What you have to do: Each line from the beginning of the data below through the line containing "immunohistochemical staining in" should be repeated exactly, please.

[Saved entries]
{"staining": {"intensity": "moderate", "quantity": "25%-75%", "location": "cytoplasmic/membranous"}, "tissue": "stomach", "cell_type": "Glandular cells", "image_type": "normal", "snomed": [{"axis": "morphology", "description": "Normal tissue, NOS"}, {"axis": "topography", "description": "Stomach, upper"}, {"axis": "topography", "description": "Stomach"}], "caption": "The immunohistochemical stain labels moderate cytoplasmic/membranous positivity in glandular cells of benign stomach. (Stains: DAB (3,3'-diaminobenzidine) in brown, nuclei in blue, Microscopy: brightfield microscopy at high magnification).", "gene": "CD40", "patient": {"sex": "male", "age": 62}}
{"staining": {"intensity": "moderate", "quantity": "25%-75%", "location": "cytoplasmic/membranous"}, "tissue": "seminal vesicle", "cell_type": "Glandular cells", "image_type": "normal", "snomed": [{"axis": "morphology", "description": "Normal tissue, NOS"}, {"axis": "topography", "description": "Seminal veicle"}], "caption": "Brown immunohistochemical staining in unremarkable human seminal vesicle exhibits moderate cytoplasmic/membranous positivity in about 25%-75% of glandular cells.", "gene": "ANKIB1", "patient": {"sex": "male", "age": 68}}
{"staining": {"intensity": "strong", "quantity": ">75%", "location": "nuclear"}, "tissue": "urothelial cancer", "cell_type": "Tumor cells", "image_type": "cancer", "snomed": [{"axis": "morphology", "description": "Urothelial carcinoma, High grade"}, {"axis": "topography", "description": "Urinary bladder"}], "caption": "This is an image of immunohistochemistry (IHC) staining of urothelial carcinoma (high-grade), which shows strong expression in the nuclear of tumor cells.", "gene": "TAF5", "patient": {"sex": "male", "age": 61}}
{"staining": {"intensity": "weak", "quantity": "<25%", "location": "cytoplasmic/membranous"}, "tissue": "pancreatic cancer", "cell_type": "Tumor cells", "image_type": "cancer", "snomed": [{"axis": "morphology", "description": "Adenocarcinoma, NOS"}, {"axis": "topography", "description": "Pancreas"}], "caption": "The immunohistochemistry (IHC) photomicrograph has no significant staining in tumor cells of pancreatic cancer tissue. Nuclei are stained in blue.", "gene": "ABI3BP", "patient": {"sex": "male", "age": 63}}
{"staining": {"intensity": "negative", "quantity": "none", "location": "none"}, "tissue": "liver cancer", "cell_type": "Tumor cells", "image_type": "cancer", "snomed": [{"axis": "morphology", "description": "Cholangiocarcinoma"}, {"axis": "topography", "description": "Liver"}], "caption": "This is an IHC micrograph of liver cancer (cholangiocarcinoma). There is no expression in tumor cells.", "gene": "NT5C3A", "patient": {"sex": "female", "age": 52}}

Result for this exercise:
{"staining": {"intensity": "moderate", "quantity": "25%-75%", "location": "cytoplasmic/membranous"}, "tissue": "stomach", "cell_type": "Glandular cells", "image_type": "normal", "snomed": [{"axis": "morphology", "description": "Normal tissue, NOS"}, {"axis": "topography", "description": "Stomach, upper"}, {"axis": "topography", "description": "Stomach"}], "caption": "The immunohistochemical stain labels moderate cytoplasmic/membranous positivity in glandular cells of benign stomach. (Stains: DAB (3,3'-diaminobenzidine) in brown, nuclei in blue, Microscopy: brightfield microscopy at high magnification).", "gene": "CD40", "patient": {"sex": "male", "age": 62}}
{"staining": {"intensity": "moderate", "quantity": "25%-75%", "location": "cytoplasmic/membranous"}, "tissue": "seminal vesicle", "cell_type": "Glandular cells", "image_type": "normal", "snomed": [{"axis": "morphology", "description": "Normal tissue, NOS"}, {"axis": "topography", "description": "Seminal veicle"}], "caption": "Brown immunohistochemical staining in unremarkable human seminal vesicle exhibits moderate cytoplasmic/membranous positivity in about 25%-75% of glandular cells.", "gene": "ANKIB1", "patient": {"sex": "male", "age": 68}}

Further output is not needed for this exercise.